James Louwen has a book called “Lies My Teacher Told Me.” He is a big deal around the country. He also thinks the 9/11 thing was pretty much the way Bush and Cheney said it was. He does not want to join this new book project I’m in to try to tell the truth about 9/11 and other things. He said so. Nope, you can’t force a guy, but you can wonder about things. In the parking lot this is still America.

Time Magazine recently talks about the view from the new One World Trade Center and how it took so many thousands of workers to build over the course of eight years, about how it is the mark of a strong nation, resurgence, all that.

And it’s all based in lies. It’s comic book material, which is all the rage.

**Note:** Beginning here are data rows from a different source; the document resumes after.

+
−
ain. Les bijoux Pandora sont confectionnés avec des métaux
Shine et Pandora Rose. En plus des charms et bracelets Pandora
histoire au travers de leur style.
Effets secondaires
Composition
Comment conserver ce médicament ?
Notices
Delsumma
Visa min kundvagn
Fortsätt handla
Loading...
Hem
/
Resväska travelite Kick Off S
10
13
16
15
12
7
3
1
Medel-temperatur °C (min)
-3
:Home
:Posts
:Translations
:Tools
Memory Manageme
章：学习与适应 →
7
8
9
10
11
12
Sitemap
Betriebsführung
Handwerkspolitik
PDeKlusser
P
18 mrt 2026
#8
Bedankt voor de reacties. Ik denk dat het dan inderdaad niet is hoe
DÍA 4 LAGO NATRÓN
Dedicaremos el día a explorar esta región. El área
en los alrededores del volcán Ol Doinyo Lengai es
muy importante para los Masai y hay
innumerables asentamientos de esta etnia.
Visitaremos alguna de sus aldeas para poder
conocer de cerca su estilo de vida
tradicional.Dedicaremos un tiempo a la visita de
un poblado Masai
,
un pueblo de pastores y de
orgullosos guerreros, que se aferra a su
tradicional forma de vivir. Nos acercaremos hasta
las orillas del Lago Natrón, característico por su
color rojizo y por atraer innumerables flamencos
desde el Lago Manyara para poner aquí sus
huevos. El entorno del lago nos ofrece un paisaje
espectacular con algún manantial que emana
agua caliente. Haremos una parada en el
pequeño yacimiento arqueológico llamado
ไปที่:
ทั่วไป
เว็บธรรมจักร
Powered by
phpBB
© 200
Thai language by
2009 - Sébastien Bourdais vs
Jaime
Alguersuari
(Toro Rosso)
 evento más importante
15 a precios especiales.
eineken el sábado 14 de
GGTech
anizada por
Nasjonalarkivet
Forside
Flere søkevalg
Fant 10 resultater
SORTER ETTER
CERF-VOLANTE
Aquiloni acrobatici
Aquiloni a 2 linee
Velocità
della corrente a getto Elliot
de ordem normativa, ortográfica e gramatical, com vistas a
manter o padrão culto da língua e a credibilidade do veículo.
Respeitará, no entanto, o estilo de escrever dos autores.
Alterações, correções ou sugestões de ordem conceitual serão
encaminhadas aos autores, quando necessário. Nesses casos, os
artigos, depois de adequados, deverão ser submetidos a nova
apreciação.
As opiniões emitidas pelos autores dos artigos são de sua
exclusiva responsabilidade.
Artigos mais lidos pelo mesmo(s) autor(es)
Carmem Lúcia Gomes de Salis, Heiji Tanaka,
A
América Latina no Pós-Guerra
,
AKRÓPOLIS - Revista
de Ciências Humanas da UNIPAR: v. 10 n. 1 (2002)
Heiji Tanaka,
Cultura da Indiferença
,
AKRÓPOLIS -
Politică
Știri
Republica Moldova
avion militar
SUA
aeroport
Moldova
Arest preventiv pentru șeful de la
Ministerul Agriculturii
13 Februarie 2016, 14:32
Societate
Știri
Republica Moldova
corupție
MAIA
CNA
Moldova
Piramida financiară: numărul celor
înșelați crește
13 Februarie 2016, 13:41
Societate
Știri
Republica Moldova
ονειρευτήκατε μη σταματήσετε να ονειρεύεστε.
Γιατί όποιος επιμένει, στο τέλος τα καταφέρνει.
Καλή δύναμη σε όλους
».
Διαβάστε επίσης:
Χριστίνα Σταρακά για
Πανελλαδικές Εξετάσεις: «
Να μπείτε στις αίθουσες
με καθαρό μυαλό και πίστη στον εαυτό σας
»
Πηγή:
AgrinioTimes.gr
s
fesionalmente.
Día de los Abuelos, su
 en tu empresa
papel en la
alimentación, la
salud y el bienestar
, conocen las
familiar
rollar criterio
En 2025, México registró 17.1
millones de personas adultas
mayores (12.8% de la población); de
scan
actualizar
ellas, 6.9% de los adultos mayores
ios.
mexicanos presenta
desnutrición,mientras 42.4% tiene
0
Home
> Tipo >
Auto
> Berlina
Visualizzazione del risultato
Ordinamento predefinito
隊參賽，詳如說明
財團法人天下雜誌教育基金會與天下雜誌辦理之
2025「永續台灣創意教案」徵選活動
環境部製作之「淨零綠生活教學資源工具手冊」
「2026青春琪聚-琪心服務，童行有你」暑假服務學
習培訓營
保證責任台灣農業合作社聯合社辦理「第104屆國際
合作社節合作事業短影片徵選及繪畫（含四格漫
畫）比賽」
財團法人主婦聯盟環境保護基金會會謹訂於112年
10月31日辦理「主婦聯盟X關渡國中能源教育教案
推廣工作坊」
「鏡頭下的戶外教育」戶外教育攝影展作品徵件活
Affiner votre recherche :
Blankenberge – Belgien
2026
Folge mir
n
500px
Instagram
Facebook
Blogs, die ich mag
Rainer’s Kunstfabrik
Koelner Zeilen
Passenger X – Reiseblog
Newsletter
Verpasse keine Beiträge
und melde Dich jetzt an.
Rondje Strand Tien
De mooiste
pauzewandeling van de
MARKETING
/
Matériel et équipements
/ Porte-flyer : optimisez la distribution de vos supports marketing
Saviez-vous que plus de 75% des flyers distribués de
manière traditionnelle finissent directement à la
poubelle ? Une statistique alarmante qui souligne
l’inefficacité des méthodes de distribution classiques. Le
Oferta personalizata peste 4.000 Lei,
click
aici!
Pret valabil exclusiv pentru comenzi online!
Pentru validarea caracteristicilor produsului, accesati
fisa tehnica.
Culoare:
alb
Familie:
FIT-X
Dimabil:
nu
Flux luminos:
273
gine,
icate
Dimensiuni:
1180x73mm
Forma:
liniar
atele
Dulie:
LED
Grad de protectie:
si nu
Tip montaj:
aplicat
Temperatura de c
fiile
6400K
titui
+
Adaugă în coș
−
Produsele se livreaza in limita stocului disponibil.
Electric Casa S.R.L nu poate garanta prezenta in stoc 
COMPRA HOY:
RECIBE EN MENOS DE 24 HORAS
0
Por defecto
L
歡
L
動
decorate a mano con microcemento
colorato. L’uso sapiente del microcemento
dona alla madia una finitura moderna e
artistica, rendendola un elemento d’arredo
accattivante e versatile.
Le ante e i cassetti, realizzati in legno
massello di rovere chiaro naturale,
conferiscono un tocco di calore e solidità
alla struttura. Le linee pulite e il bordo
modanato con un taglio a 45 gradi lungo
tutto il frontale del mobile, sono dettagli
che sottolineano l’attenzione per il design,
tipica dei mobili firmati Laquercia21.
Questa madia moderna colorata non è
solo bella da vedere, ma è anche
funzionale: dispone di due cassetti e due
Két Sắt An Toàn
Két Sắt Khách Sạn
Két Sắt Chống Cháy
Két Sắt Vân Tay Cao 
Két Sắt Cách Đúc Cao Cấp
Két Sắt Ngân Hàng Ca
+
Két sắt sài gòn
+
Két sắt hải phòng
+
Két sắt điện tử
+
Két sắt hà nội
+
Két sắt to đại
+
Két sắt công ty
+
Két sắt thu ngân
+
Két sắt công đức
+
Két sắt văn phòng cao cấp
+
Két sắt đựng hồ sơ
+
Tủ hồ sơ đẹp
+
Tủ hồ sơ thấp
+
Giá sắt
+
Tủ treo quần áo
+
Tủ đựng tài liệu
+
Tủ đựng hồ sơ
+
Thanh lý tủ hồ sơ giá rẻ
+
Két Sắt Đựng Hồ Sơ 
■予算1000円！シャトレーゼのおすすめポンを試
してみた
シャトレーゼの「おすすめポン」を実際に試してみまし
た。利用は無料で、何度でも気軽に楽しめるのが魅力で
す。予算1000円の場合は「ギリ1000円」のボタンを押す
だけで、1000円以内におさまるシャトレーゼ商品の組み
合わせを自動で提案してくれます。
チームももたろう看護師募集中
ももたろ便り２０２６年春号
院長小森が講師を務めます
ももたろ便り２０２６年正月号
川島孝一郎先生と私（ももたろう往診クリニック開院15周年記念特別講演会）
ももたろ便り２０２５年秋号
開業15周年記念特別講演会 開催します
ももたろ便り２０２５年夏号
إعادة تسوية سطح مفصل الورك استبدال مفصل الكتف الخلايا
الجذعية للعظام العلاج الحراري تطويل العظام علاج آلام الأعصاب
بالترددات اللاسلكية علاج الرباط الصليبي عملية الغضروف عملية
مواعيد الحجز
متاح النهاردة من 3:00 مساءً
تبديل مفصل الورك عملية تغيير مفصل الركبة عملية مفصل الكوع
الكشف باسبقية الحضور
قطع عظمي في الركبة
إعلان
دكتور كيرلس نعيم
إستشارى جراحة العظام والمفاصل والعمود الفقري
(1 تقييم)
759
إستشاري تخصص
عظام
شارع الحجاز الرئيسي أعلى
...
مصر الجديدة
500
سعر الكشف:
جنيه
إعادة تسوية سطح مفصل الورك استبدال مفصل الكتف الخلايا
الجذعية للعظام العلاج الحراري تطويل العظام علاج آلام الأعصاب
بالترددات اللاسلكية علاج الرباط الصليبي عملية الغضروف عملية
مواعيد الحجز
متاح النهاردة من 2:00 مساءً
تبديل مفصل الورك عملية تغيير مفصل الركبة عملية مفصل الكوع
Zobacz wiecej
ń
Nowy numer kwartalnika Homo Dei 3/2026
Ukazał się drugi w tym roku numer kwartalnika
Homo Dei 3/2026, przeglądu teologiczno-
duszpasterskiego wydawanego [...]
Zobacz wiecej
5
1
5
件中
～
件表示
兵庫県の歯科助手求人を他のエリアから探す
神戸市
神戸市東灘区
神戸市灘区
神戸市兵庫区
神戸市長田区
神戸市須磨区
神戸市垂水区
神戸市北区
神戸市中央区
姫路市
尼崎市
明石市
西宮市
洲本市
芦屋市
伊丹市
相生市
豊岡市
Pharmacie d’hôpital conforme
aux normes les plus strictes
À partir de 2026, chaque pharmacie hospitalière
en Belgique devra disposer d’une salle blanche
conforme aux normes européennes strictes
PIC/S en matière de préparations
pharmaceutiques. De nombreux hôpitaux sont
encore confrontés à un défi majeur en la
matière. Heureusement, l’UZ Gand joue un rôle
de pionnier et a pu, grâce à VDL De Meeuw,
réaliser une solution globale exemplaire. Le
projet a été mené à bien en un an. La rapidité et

There were no attacks by Muslims or Osama bin Laden.

The footings for the wars in Iraq and Afghanistan and drones are poured in sand.

And yet this young woman editor writes in the first pages about all this in big-time Time Magazine with a straight face as if it actually happened.

And the liberal bloggers and talkers also keep writing and talking as if it all actually happened.

I don’t understand.

I have no idea who they are or what they are doing. I’m certain that they know, but me I have no idea.

Don’t you ever just want to quit like I did this past winter?

Let me save you the trouble of thinking about it.

You can’t really just quit. You sit down and say, that’s it, I’m done.

And then two minutes later you are hungry or you have to pee and you get up. And then there’s something else you want, and it goes on from there.

And you will get up and look at the snow and the paucity of Bigfoots and you will remark to yourself that why don’t I start a blog.

Because writing matters. Reading matters.

Not being idiots matters.

If the American people knew the truth about George and George Bush and Bill Clinton and Barack Obama they would not be able to sit in the stands of the ballgames eating popcorn without handcuffs.

The Revolution begins with knowing, with reading perhaps something some live guy dreamed up flat on his back in a Honda Civic in the parking lot with the window cracked and a FedEx truck sitting two inches away playing Toby Keith.

I miss Bartcop, who I never actually met, also Joe Bageant, and Don Harkins.

They were writers.

They cared, they tried.

They kept going until it killed them.